The cost argument from the start of the article doesn’t go away just because the SDK does the work. A high-traffic service that records every span produces enormous volumes of data. Sampling is what makes tracing affordable at production scale, and OpenTelemetry distinguishes two places where the decision can be made.

Head-based sampling happens at the start of a trace, in the SDK of the first service that handles a request. The decision is encoded in the traceparent flags and propagated to every downstream service, so an entire trace is either kept or dropped, and the system won’t waste resources on partial recordings. Head-based sampling is cheap and easy to reason about, but the decision has to be made before the SDK knows whether the trace will turn out to be interesting.
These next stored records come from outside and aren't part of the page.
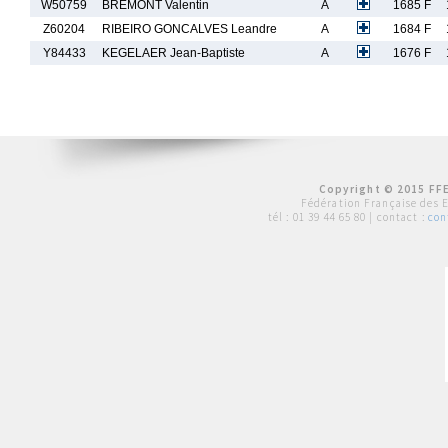
W50759
BREMONT Valentin
A
1685 F
Z60204
RIBEIRO GONCALVES Leandre
A
1684 F
Y84433
KEGELAER Jean-Baptiste
A
1676 F
Copyright © 2015 FFE
Fédération Française des 
tél :
01 39 44 65 80
| contact :
con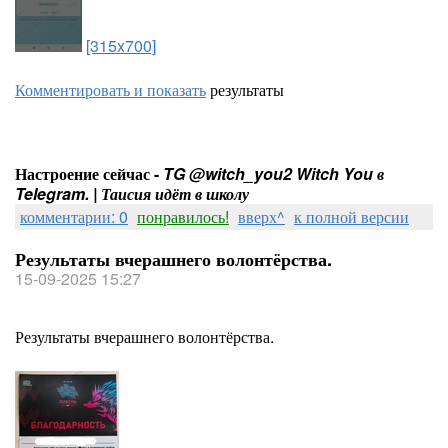
[315x700]
Комментировать и показать
результаты
Настроение сейчас -
TG @witch_you2 Witch You в
Telegram. | Таисия идёт в школу
комментарии: 0
понравилось!
вверх^
к полной версии
Результаты вчерашнего волонтёрства.
15-09-2025 15:27
Результаты вчерашнего волонтёрства.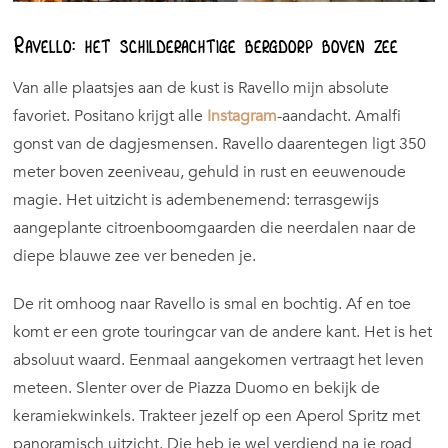
Ravello: het schilderachtige bergdorp boven zee
Van alle plaatsjes aan de kust is Ravello mijn absolute
favoriet. Positano krijgt alle
Instagram
-aandacht. Amalfi
gonst van de dagjesmensen. Ravello daarentegen ligt 350
meter boven zeeniveau, gehuld in rust en eeuwenoude
magie. Het uitzicht is adembenemend: terrasgewijs
aangeplante citroenboomgaarden die neerdalen naar de
diepe blauwe zee ver beneden je.
De rit omhoog naar Ravello is smal en bochtig. Af en toe
komt er een grote touringcar van de andere kant. Het is het
absoluut waard. Eenmaal aangekomen vertraagt het leven
meteen. Slenter over de Piazza Duomo en bekijk de
keramiekwinkels. Trakteer jezelf op een Aperol Spritz met
panoramisch uitzicht. Die heb je wel verdiend na je road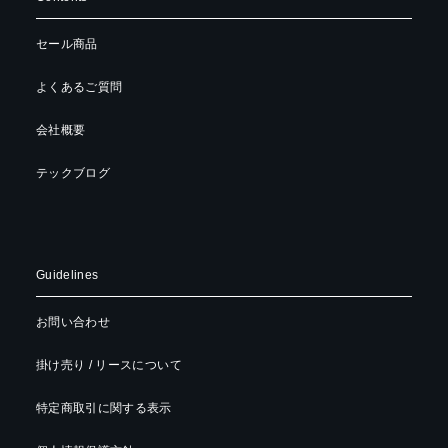
セール商品
よくあるご質問
会社概要
テックブログ
Guidelines
お問い合わせ
掛け売り / リースについて
特定商取引に関する表示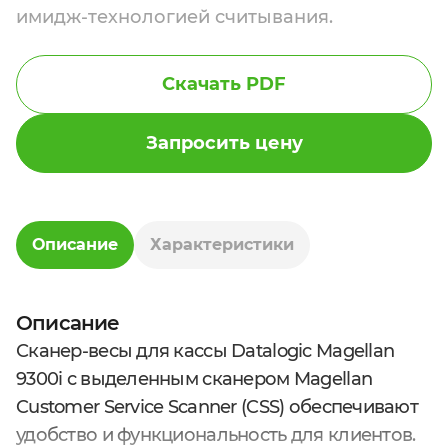
имидж-технологией считывания.
Скачать PDF
Запросить цену
Описание
Характеристики
Описание
Сканер-весы для кассы Datalogic Magellan
9300i с выделенным сканером Magellan
Customer Service Scanner (CSS) обеспечивают
удобство и функциональность для клиентов.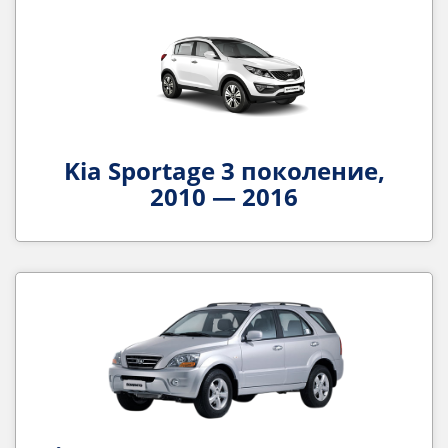
Kia Sportage 3 поколение,
2010 — 2016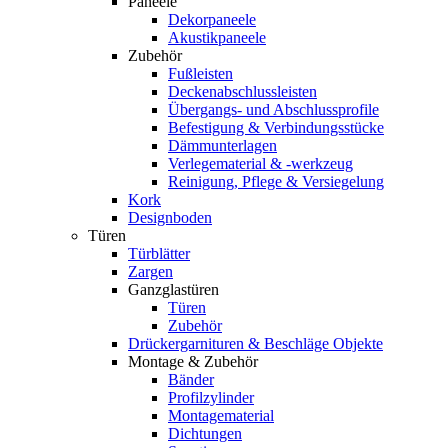
Paneele
Dekorpaneele
Akustikpaneele
Zubehör
Fußleisten
Deckenabschlussleisten
Übergangs- und Abschlussprofile
Befestigung & Verbindungsstücke
Dämmunterlagen
Verlegematerial & -werkzeug
Reinigung, Pflege & Versiegelung
Kork
Designboden
Türen
Türblätter
Zargen
Ganzglastüren
Türen
Zubehör
Drückergarnituren & Beschläge Objekte
Montage & Zubehör
Bänder
Profilzylinder
Montagematerial
Dichtungen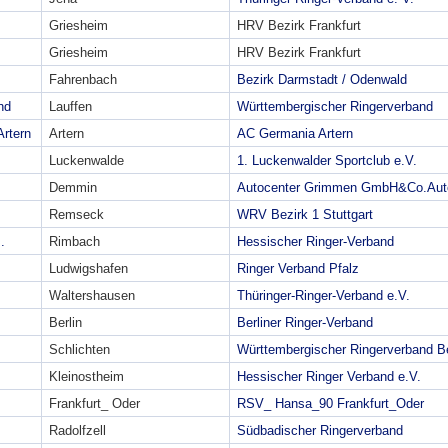
Griesheim
HRV Bezirk Frankfurt
Griesheim
HRV Bezirk Frankfurt
Fahrenbach
Bezirk Darmstadt / Odenwald
nd
Lauffen
Württembergischer Ringerverband
Artern
Artern
AC Germania Artern
Luckenwalde
1. Luckenwalder Sportclub e.V.
Demmin
Autocenter Grimmen GmbH&Co.Aut
Remseck
WRV Bezirk 1 Stuttgart
.
Rimbach
Hessischer Ringer-Verband
Ludwigshafen
Ringer Verband Pfalz
Waltershausen
Thüringer-Ringer-Verband e.V.
Berlin
Berliner Ringer-Verband
Schlichten
Württembergischer Ringerverband Be
Kleinostheim
Hessischer Ringer Verband e.V.
Frankfurt_ Oder
RSV_ Hansa_90 Frankfurt_Oder
Radolfzell
Südbadischer Ringerverband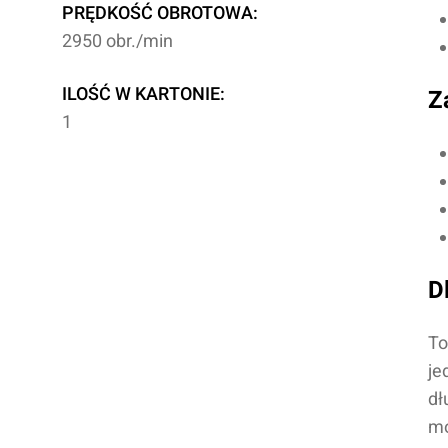
PRĘDKOŚĆ OBROTOWA:
2950 obr./min
ILOŚĆ W KARTONIE:
Z
1
D
To
je
dł
mo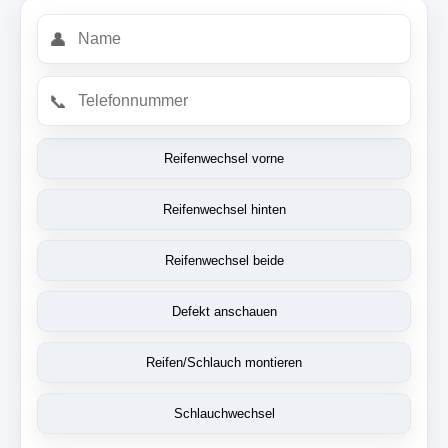
👤
📞
Reifenwechsel vorne
Reifenwechsel hinten
Reifenwechsel beide
Defekt anschauen
Reifen/Schlauch montieren
Schlauchwechsel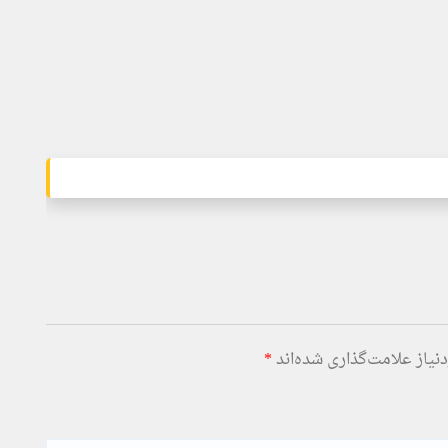
یاز علامت‌گذاری شده‌اند
*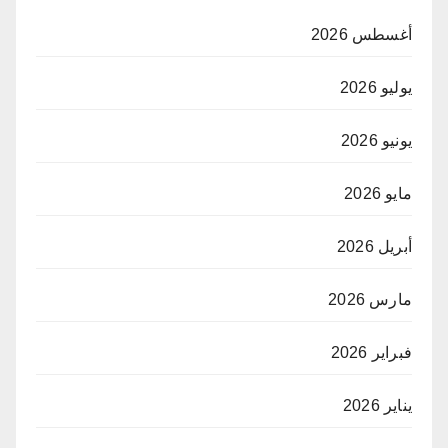
أغسطس 2026
يوليو 2026
يونيو 2026
مايو 2026
أبريل 2026
مارس 2026
فبراير 2026
يناير 2026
Tail-based sampling happens at the OpenTelemetry Collector, after the spans for a trace have been gathered. The collector can decide to keep a trace because it took too long, because it returned an error, because it touched a particular service, or because of any other predicate it can evaluate over the assembled spans. The cost is that the collector has to buffer spans long enough to gather every span in a trace before deciding.
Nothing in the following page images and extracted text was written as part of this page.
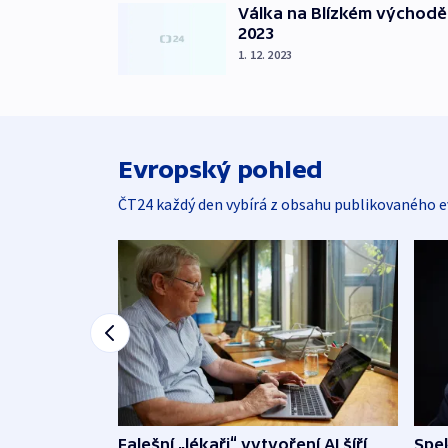
Válka na Blízkém východě
2023
1. 12. 2023
Evropský pohled
ČT24 každý den vybírá z obsahu publikovaného e
Falešní „lékaři“ vytvoření AI šíří
Spe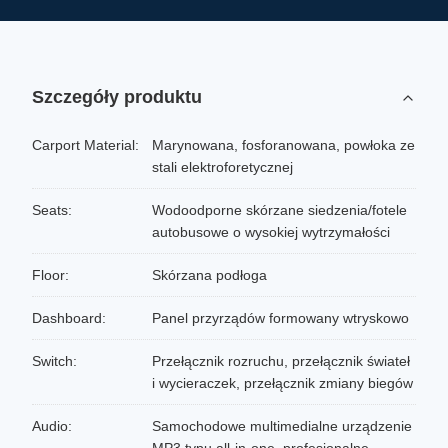
Szczegóły produktu
Carport Material:
Marynowana, fosforanowana, powłoka ze
stali elektroforetycznej
Seats:
Wodoodporne skórzane siedzenia/fotele
autobusowe o wysokiej wytrzymałości
Floor:
Skórzana podłoga
Dashboard:
Panel przyrządów formowany wtryskowo
Switch:
Przełącznik rozruchu, przełącznik świateł
i wycieraczek, przełącznik zmiany biegów
Audio:
Samochodowe multimedialne urządzenie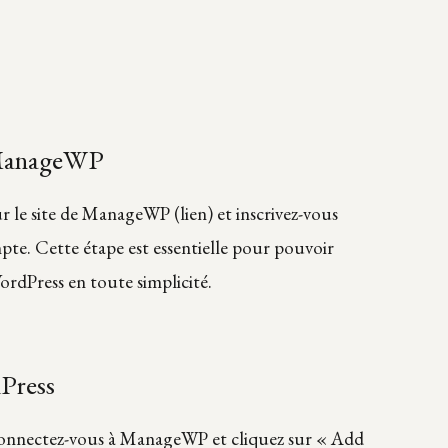
 ManageWP
le site de ManageWP (lien) et inscrivez-vous
te. Cette étape est essentielle pour pouvoir
ordPress en toute simplicité.
dPress
connectez-vous à ManageWP et cliquez sur « Add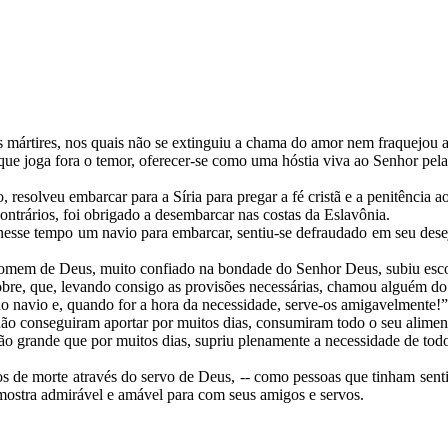
 mártires, nos quais não se extinguiu a chama do amor nem fraquejou a
que joga fora o temor, oferecer-se como uma hóstia viva ao Senhor pel
resolveu embarcar para a Síria para pregar a fé cristã e a penitência ao
ntrários, foi obrigado a desembarcar nas costas da Eslavônia.
esse tempo um navio para embarcar, sentiu-se defraudado em seu desej
 homem de Deus, muito confiado na bondade do Senhor Deus, subiu esc
e, que, levando consigo as provisões necessárias, chamou alguém do 
no navio e, quando for a hora da necessidade, serve-os amigavelmente!
, não conseguiram aportar por muitos dias, consumiram todo o seu alim
tão grande que por muitos dias, supriu plenamente a necessidade de to
 de morte através do servo de Deus, -- como pessoas que tinham senti
mostra admirável e amável para com seus amigos e servos.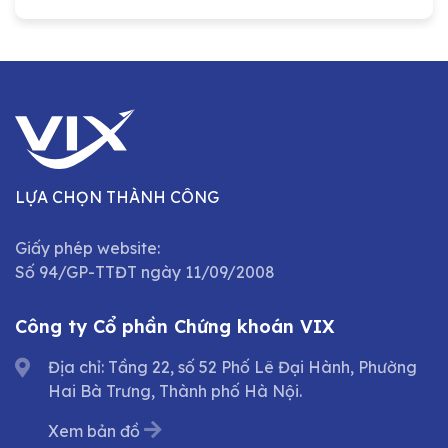
Nhân dân thành phố Hà Nội sở hữu
LỰA CHỌN THÀNH CÔNG
Giấy phép website:
Số 94/GP-TTĐT ngày 11/09/2008
Công ty Cổ phần Chứng khoán VIX
Địa chỉ: Tầng 22, số 52 Phố Lê Đại Hành, Phường
Hai Bà Trưng, Thành phố Hà Nội.
Xem bản đồ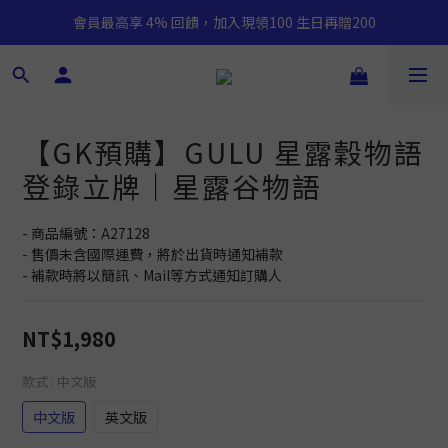
會員最高享 4% 回饋，加入現領100 生日再贈200
【GK預購】GULU 星露穀物語
登錄立牌｜星露谷物語
- 商品編號：A27128
- 售價未含國際運費，將於出貨時通知補款
- 補款時將以簡訊、Mail等方式通知訂購人
NT$1,980
款式
: 中文版
中文版
英文版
The conventional setup combines both. The SDK samples conservatively at the head, keeping all errors and a percentage of normal traffic, and the collector samples more aggressively at the tail to retain the traces that are useful for debugging. Span batching, which the SDK does automatically, takes care of the rest of the volume problem: spans accumulate in memory and are flushed to the collector in groups, not one at a time.

What to do next

The shortest path to working traces is to pick a backend, start the auto-instrumentation agent, and look at what comes out. Open source backends include Jaeger (the established choice with a UI that maps onto the OpenTelemetry model directly) and Grafana Tempo (a good fit if you already run a Grafana stack). A number of commercial observability vendors also accept OTLP, so you can start sending spans to a hosted backend without changing the instrumentation in your application. Be aware that commercial backends often layer proprietary extensions on top of the standard model, whether as additional attributes, custom query syntax, or vendor-specific SDK wrappers. Those extensions can be convenient, but relying on them ties your instrumentation to a single vendor. That is precisely the lock-in OpenTelemetry was designed to avoid.

Once spans are flowing, the next step is to add manual spans at the boundaries that matter to your application: the entry points the agent doesn’t recognise, the long-running jobs, the business operations whose duration you care about. The instrumentation that your application owns is where most of the value is, because it’s the instrumentation that knows what the application is actually trying to do.

Tracing is one of four signal types in the OpenTelemetry model, and the others are worth a follow-up read. Metrics aggregate numeric measurements across many requests and answer questions about rates, durations, and error counts that no single trace can. Logs are being unified with traces under a shared context and resource model, so that a log line can be tied back to the span that produced it. Profiles, a newer signal that recently reached stable status in the specification, record continuous CPU and memory sampling alongside the trace and let a slow span be drilled into for the function calls that consumed the time. A related concept worth knowing is baggage. It rides on the same context propagation as traceparent and lets the application carry arbitrary key-value pairs through the call tree, a way to hand downstream services information they would not otherwise have, such as a tenant identifier or a feature-flag value.

The basic mechanism hasn’t changed since the Dapper paper: a trace ID, a span ID, a parent, propagated through every call. What OpenTelemetry adds is agreement on one API, one wire format, and one collector. That agreement lets the mechanism work across an entire system without anyone having to choose between portability and capability.